The club then finished the 2012–13 season with their best finish yet in the I-League by finishing in 2nd place, just behind Churchill Brothers for the I-League crown.

===Mike Snoei Era (2013–2014)===
After the end of 2012–13 season, it was announced that coach Derrick Pereira had resigned as Pune FC coach to return to his former club Salgaocar. Soon enough though Pune were able to sign Pereira's replacement in former Vitesse Arnhem head coach, Dutchman Mike Snoei for the new season. Also, with the new coach, came a new direction for Pune with the director of the club, Nandan Piramal, stating that the club would focus mainly on youth development while also mixing youngsters with a good group of senior players. The club then made new signings in the foreign department by signing Superettan player Calum Angus and former A-League player James Meyer. The club also signed current Equatorial Guinea international, Raúl Fabiani, who also played for his adopted country in the 2012 Africa Cup of Nations.

The first tournament the club took part in was the 2013 Durand Cup in which the club sent a mix of players from the first-team and the Pune F.C. Academy with the three senior players being Caitano Costa, Shahinlal Meloly, and Prakash Thorat. The club however did not make it out of the group stages. Pune then played their first I-League match under Snoei on 21 September 2013 against Mohammedan at the Salt Lake Stadium in which Pune won the match 3–1 thanks to a double from Fabiani and a goal from Meyer. Then, on 29 January 2014, Pune played their first ever international club match when they took on Vietnamese side Hanoi T&T in the 2014 AFC Champions League qualifier first round at the Balewadi Sports Complex. The club however suffered a 3–0 defeat in that match, meaning that they would have to play in the 2014 AFC Cup that season. In 2014 Durand Cup, held from 20 October to 8 November in Goa, Pune lost 1–0 to Salgaocar SC in final and finished as runners-up.

= = = =

### Exercise objective
Using the Pune FC history, answer these:
(a) Which club finished ahead of Pune in the 2012–13 I-League?
(b) Who scored Pune's goals in the 3–1 win over Mohammedan on 21 September 2013?
(c) Which team beat Pune in the 2014 Durand Cup final, and by what score?
The items after this are separate material, unrelated to the Pune FC history.

### Extracted data
= = = =

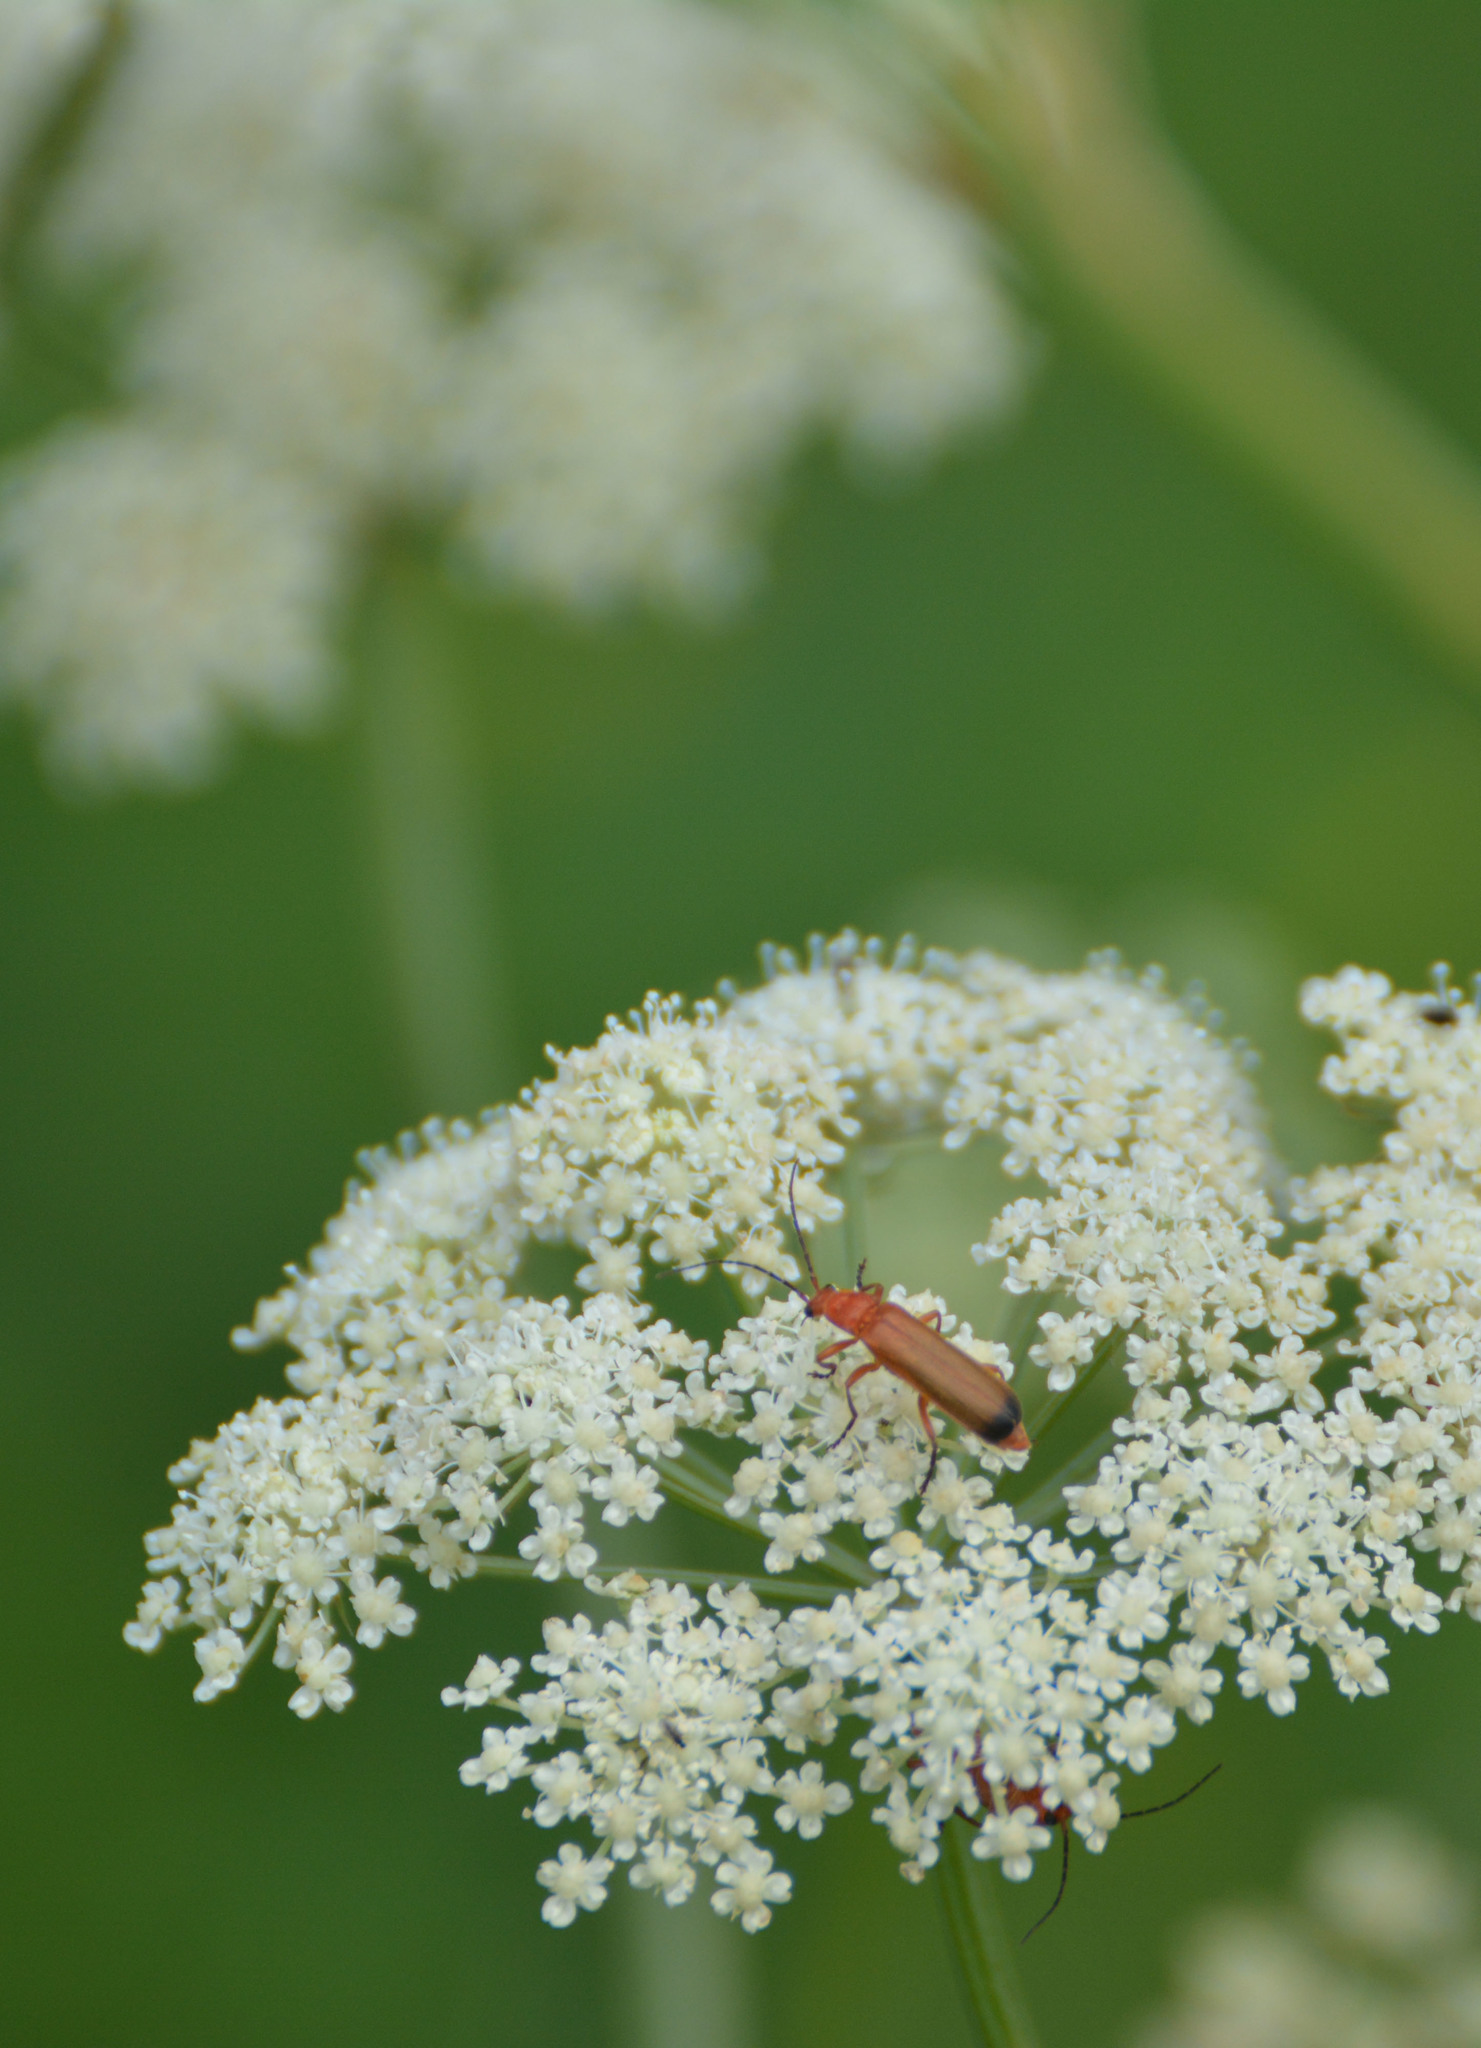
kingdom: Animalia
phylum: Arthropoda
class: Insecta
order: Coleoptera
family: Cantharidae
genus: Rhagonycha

= = = =

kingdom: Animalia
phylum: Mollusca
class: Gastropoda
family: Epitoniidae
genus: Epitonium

= = = =

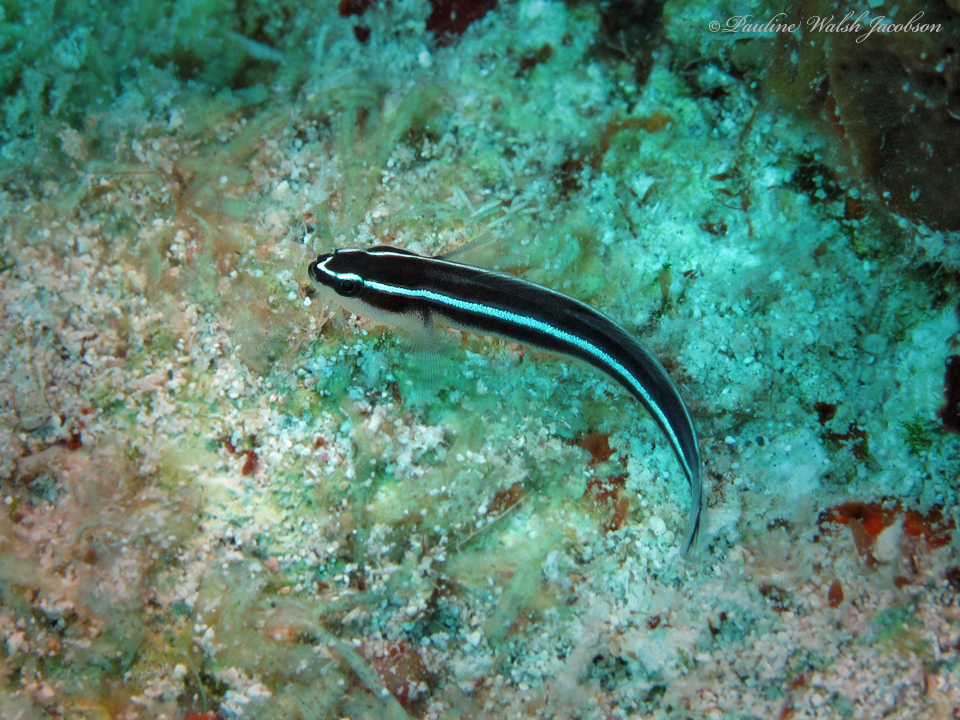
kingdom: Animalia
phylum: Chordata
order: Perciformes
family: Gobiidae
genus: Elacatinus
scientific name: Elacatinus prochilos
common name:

= = = =

### Exercise answer
(a) Churchill Brothers
(b) Fabiani scored twice and Meyer once.
(c) Salgaocar SC, 1–0